O reaparecimento de doenças erradicadas no Brasil

Enviada em 15/08/2020

Poliomielite, doença infecciosa cujo auge epidemiológico no brasil foi entre 1920 e 1980, foi considerada erradicada antes dos anos 90 graças às inúmeras campanhas de vacinação. Ainda que essa patologia tenha marcado negativamente o cenário brasileiro, principalmente ao causar a paralisia infantil, acaba -se encontrando tal enfermidade na lista daquelas que estão voltando a assolar a nação. Entre as diversas causas desse evento, pode-se citar a disseminação de informações falsas e a falta de interesse popular quanto ao conhecimento da profilaxia de tais doenças.

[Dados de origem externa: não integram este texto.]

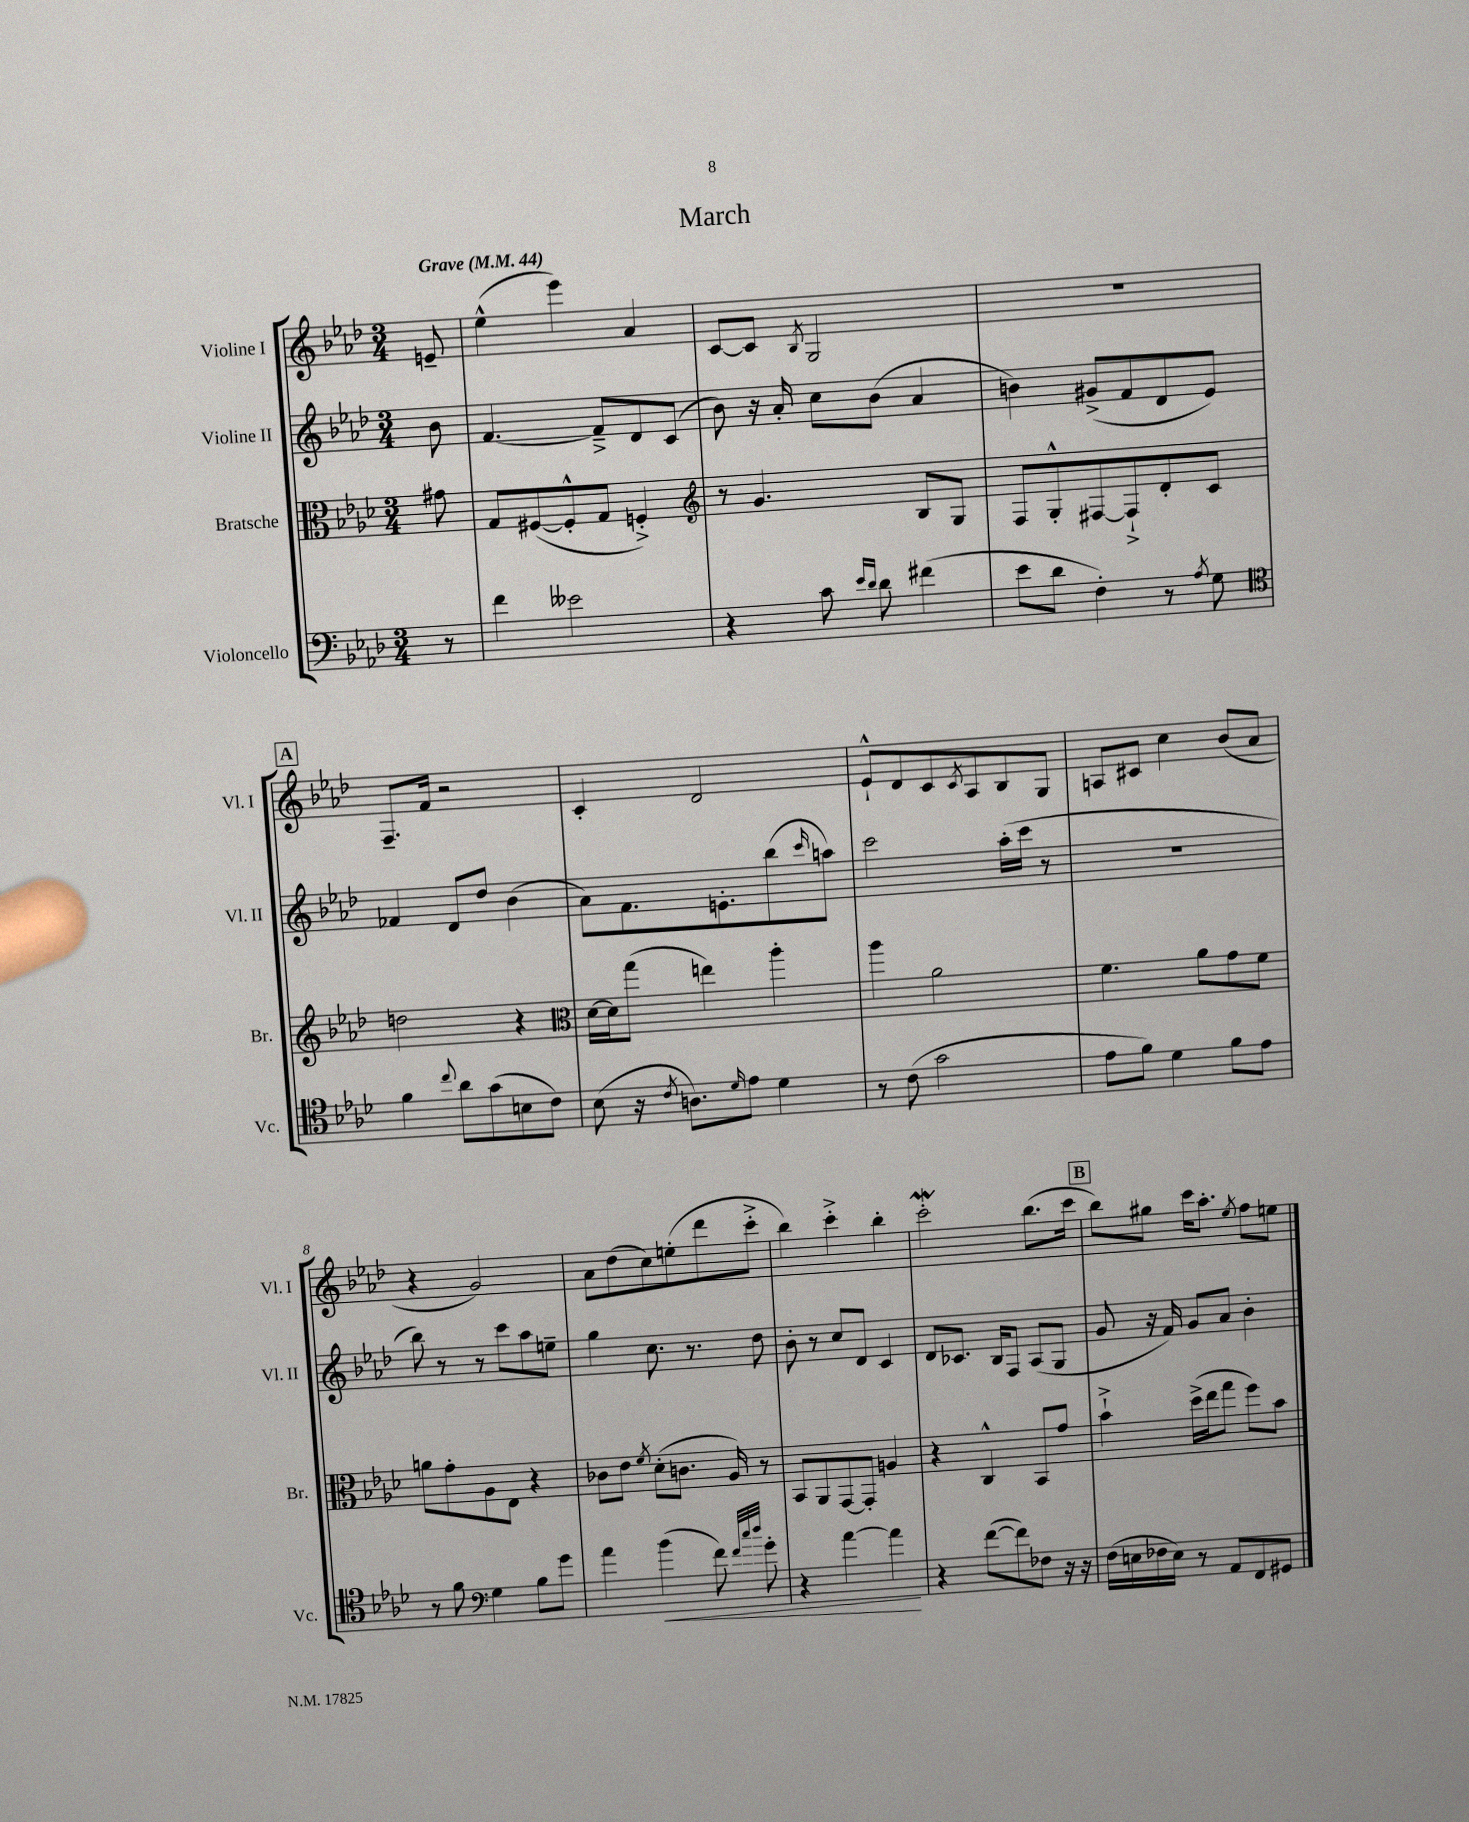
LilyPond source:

Em primeiro plano, é necessário relembrar quão constantes são as conhecidas “fake news” no âmbito da saúde. Principalmente após a fixação das redes sociais como método de comunicação no Brasil, a quantidade de informações falsas sendo repassadas entre familiares e amigos influencia diretamente na formação de crenças populares que permitem a volta de doenças erradicadas no país. O Jornal ‘Correio Brasiliense’, por exemplo, mostra o resultado da circulação de correntes em texto, muito presentes em aplicativos como o Whatsapp, relatando uma possível ligação entre vacinação e uma alta na mortalidade infantil: a redução dos índices de vacinação de 80% para 55%. Sob esse viés, é claro o impacto dessas ocorrências na realidade social, uma vez que atuam diretamente na redução da saúde e qualidade de vida popular.

Em segundo plano, é importante ressaltar a formação cultural brasileira como uma de baixa valorização ao conhecimento científico. Evidentemente, isso se dá pela grande porcentagem populacional que se desenvolve sem oferecimento de boa escolaridade, ainda que o enraizamento desse costume atinja todas as camadas do país. Com isso, é ainda mais perceptível a dificuldade encontrada em dar uma maior quantidade de informações para o povo atual, incluindo a profilaxia das doenças e, assim, os brasileiros viram agentes ativos na expansão dessas patologias. Um infectologista entrevistado pela revista ‘Crescer’ expôs a situação na qual os pais estão evitando a vacinação de seus filhos, contribuindo para a contaminação e até falecimento das crianças, pela falta de conhecimento por parte destes e ainda disse que “As pessoas precisam saber que essas são doenças altamente transmissíveis e as baixas taxas de imunização contribuem para um possível desastre”.

Diante do exposto, é necessário garantir a mudança desse quadro. Inicialmente, as empresas gerenciadores das redes sociais devem, por meio de uma melhoria no formato dos aplicativos, aplicar uma trava para a disseminação de fake news entre os usuários. Posteriormente, o Ministério da saúde pode garantir mais propagandas informativas pelas rádios e televisões, utilizando-se da verba repartida para o cuidado público. Com essas duas medidas seria possível re-controlar as patologias em vigor.